= Thomas Gwatkin =

English cleric and academic

Thomas Gwatkin (1741–1800) was an English cleric and academic. He is known as a Tory and loyalist figure at the College of William & Mary in colonial Williamsburg, Virginia.

==Life==
He was the son of Thomas Gwatkin of Hackney, Middlesex. He matriculated in 1763, at Jesus College, Oxford, but left university without taking a degree. As a student Gwatkin was an opponent of views of Thomas Secker. In 1766 he was a nonconformist minister at Blackley, but then changed his views.
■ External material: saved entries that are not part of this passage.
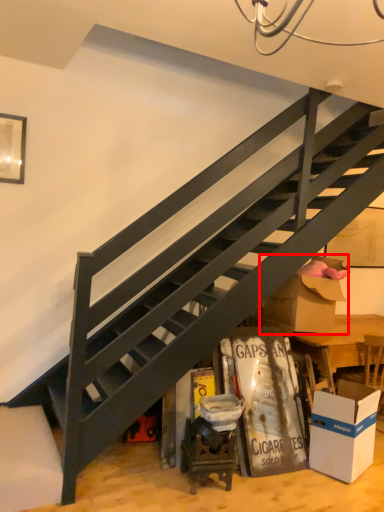
Question: From the image's perspective, considering the relative positions of cardboard box (annotated by the red box) and box in the image provided, where is cardboard box (annotated by the red box) located with respect to the staircase?

Choices:
 (A) above
 (B) below

Answer: (A)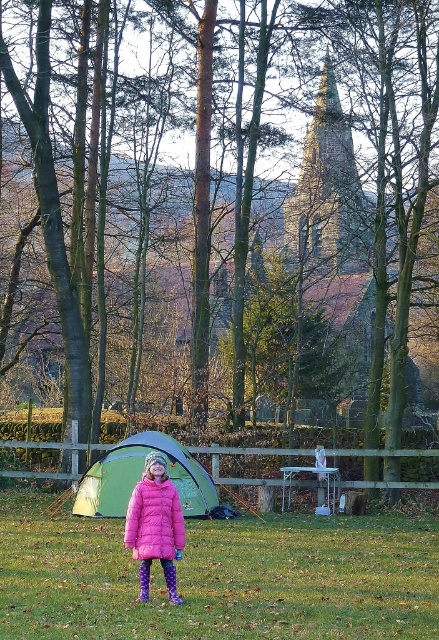
Who is higher up, green grass at center or purple fabric boot at lower center?

purple fabric boot at lower center

Based on the photo, can you confirm if green grass at center is shorter than purple fabric boot at lower center?

Incorrect, green grass at center's height does not fall short of purple fabric boot at lower center's.

Who is more forward, (423, 566) or (166, 566)?

Point (166, 566) is in front.

You are a GUI agent. You are given a task and a screenshot of the screen. Output one action in this format:
    pyautogui.click(x=<x>, y=<y>)
    Task: Click on the green grass at center
    The height and width of the screenshot is (640, 439).
    Given the screenshot: What is the action you would take?
    pyautogui.click(x=219, y=579)

Between green grass at center and green fabric tent at center, which one appears on the right side from the viewer's perspective?

From the viewer's perspective, green grass at center appears more on the right side.

Is green grass at center further to camera compared to green fabric tent at center?

That is False.

At what (x,y) coordinates should I click in order to perform the action: click on green grass at center. Please return your answer as a coordinate pair (x, y). Looking at the image, I should click on (219, 579).

You are a GUI agent. You are given a task and a screenshot of the screen. Output one action in this format:
    pyautogui.click(x=<x>, y=<y>)
    Task: Click on the pink down jacket at center
    The width and height of the screenshot is (439, 640).
    Given the screenshot: What is the action you would take?
    pyautogui.click(x=154, y=520)

The width and height of the screenshot is (439, 640). In order to click on pink down jacket at center in this screenshot , I will do `click(154, 520)`.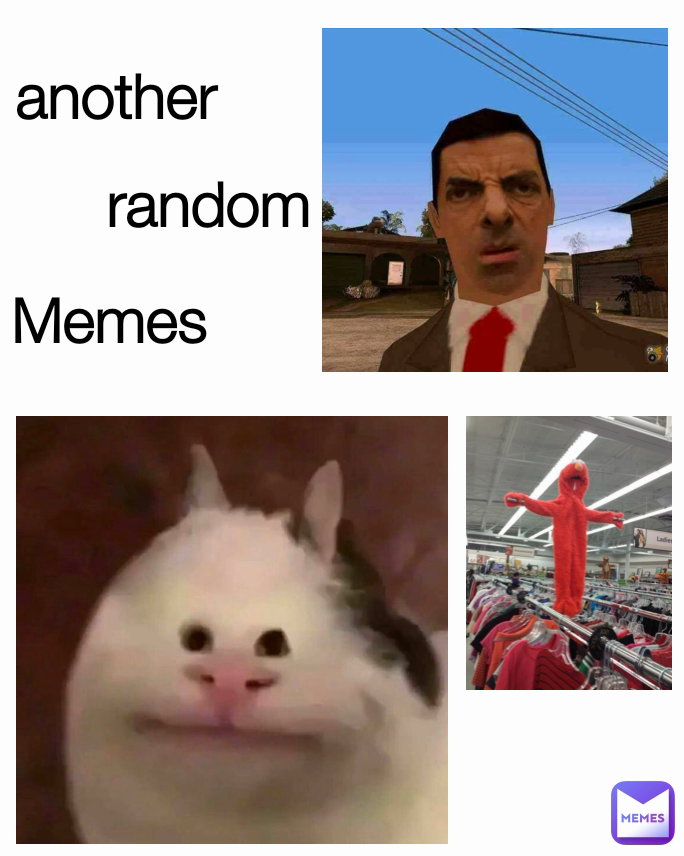
Locate an element on the screen. The width and height of the screenshot is (684, 856). overhead lights is located at coordinates (637, 485), (568, 460), (646, 509).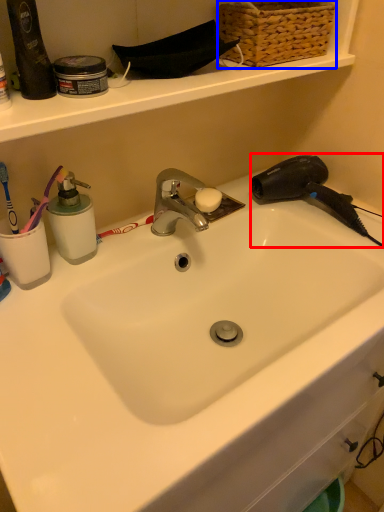
Question: Among these objects, which one is farthest to the camera, hair drier (highlighted by a red box) or basket (highlighted by a blue box)?

Choices:
 (A) hair drier
 (B) basket

Answer: (A)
In 1767 he was ordained priest in the Church of England by Richard Terrick, Bishop of London, and became a curate at Stebbing. At this period he was a friend and correspondent of Jeremy Bentham. In 1769 Terrick as chancellor of the College of William & Mary appointed Gwatkin a professor there.

At William and Mary, Gwatkin was in a group of clerics, including his associate Samuel Henley, who opposed the project to create Anglican bishops for American dioceses. The Virginia House of Burgesses supported their stand. A controversy followed that drew in William Willie and Thomas Bradbury Chandler, and others. Defending Henley against the burgess Robert Carter Nicholas, Gwatkin used the provocative pseudonym "Hoadleianus", alluding to Benjamin Hoadley whose opposition to the High Church clergy caused the Bangorian Controversy.
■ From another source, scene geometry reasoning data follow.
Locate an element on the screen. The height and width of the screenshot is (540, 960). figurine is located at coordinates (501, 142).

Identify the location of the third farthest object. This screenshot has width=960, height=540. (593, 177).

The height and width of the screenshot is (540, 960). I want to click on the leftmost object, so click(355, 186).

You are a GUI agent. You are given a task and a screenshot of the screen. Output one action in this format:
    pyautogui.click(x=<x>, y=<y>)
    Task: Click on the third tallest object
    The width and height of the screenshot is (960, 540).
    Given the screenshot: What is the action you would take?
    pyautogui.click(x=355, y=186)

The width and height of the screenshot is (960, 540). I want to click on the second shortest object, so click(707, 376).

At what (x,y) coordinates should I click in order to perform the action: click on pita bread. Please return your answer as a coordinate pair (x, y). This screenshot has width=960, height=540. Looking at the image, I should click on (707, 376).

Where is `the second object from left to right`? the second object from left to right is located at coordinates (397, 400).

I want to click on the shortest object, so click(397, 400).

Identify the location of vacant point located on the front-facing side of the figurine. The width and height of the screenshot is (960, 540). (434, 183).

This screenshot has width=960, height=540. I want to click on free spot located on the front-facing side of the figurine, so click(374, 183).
Gwatkin became professor of mathematics and natural philosophy at William and Mary in 1770. In 1773, he was master of the grammar school.

The College of William and Mary was a centre of loyalism in the years preceding the American Revolution of 1776, and Gwatkin and Henley remained in post as hardcore Tories, while American patriots attempted to undermine loyalists there. The politics made for unpleasant friction. The battles of Lexington and Concord in 1775 brought matters to a head, and Gwatkin refused to preach for the disbanded burgesses on 1 June. He also refused, according to his own account, from Richard Henry Lee and Thomas Jefferson, to draw up "memorials in the defense of congress."
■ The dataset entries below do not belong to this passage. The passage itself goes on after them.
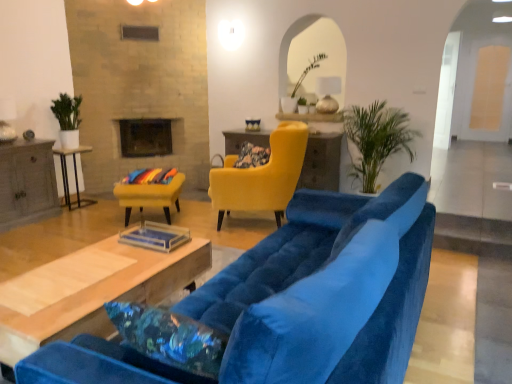
Question: Which direction should I rotate to look at matte yellow armchair at center, the 1th chair positioned from the right, — up or down?

Choices:
 (A) down
 (B) up

Answer: (B)

Question: Is wooden coffee table at center, arranged as the first table when viewed from the front, further to the viewer compared to white glossy side table at left, arranged as the 2th table when viewed from the back?

Choices:
 (A) yes
 (B) no

Answer: (B)

Question: Is wooden coffee table at center, the 3th table positioned from the left, looking in the opposite direction of white glossy side table at left, acting as the third table starting from the front?

Choices:
 (A) no
 (B) yes

Answer: (A)

Question: Does wooden coffee table at center, the 3th table positioned from the left, appear on the right side of white glossy side table at left, acting as the third table starting from the front?

Choices:
 (A) no
 (B) yes

Answer: (B)

Question: From the image's perspective, would you say wooden coffee table at center, marked as the second table in a right-to-left arrangement, is positioned over white glossy side table at left, the 3th table when ordered from right to left?

Choices:
 (A) yes
 (B) no

Answer: (B)

Question: Considering the relative positions of wooden coffee table at center, arranged as the first table when viewed from the front, and white glossy side table at left, acting as the third table starting from the front, in the image provided, is wooden coffee table at center, arranged as the first table when viewed from the front, to the left of white glossy side table at left, acting as the third table starting from the front, from the viewer's perspective?

Choices:
 (A) yes
 (B) no

Answer: (B)

Question: From a real-world perspective, is wooden coffee table at center, the 3th table positioned from the left, physically above white glossy side table at left, arranged as the 2th table when viewed from the back?

Choices:
 (A) no
 (B) yes

Answer: (A)

Question: Does gray wood side table at left, which is counted as the first table, starting from the left, have a larger size compared to green leafy plant at right?

Choices:
 (A) no
 (B) yes

Answer: (A)

Question: Considering the relative sizes of gray wood side table at left, marked as the third table in a back-to-front arrangement, and green leafy plant at right in the image provided, is gray wood side table at left, marked as the third table in a back-to-front arrangement, taller than green leafy plant at right?

Choices:
 (A) no
 (B) yes

Answer: (A)

Question: From the image's perspective, is gray wood side table at left, which is counted as the first table, starting from the left, on top of green leafy plant at right?

Choices:
 (A) no
 (B) yes

Answer: (A)

Question: Is gray wood side table at left, which ranks as the fourth table in right-to-left order, not inside green leafy plant at right?

Choices:
 (A) yes
 (B) no

Answer: (A)

Question: From a real-world perspective, is gray wood side table at left, marked as the third table in a back-to-front arrangement, over green leafy plant at right?

Choices:
 (A) no
 (B) yes

Answer: (A)

Question: Does gray wood side table at left, which is the 2th table from front to back, have a smaller size compared to green leafy plant at right?

Choices:
 (A) no
 (B) yes

Answer: (B)

Question: From a real-world perspective, is matte yellow armchair at center, the 1th chair positioned from the right, below black glass fireplace at upper center?

Choices:
 (A) yes
 (B) no

Answer: (A)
Gwatkin and Henley shortly then departed for England, as Lord Dunmore, the last colonial governor of Virginia, was forced out. It followed a menacing incident in which armed men hammered on Gwatkin's door at night. Gwatkin acted as chaplain to Lady Dunmore, and sailed with her and her son on HMS Magdalen, on 29 June 1775.

Gwatkin was awarded a B.A. degree at Oxford by Convocation on 21 May 1778. Admitted to Christ Church, Oxford, he graduated M.A. on 23 March 1781. He was appointed vicar of Cholsey in August 1781, a position he held to 1800. He was also curate at Clehonger, where his uncle Richard Gwatkin was rector of Allensmore-cum-Clehonger. He resided in Hereford, and died on 4 October 1800. He was buried in Clehonger.

==Family==
Gwatkin married Jane Powle, daughter of John Powle. Richard Gwatkin (1791–1879) the geologist was his son, and father of Henry Melvill Gwatkin.

==Works==
- Remarks upon the first of Three letters against the confessional (1768), by "a Country Clergyman"
- Remarks Upon the Second and Third of Three Letters Against the Confessional (1768), by "a Country Clergyman"
- A Letter to the Clergy of New York and New Jersey (1772). Gwatkin opposed James Horrocks, over the proposal to create an Anglican bishop in America.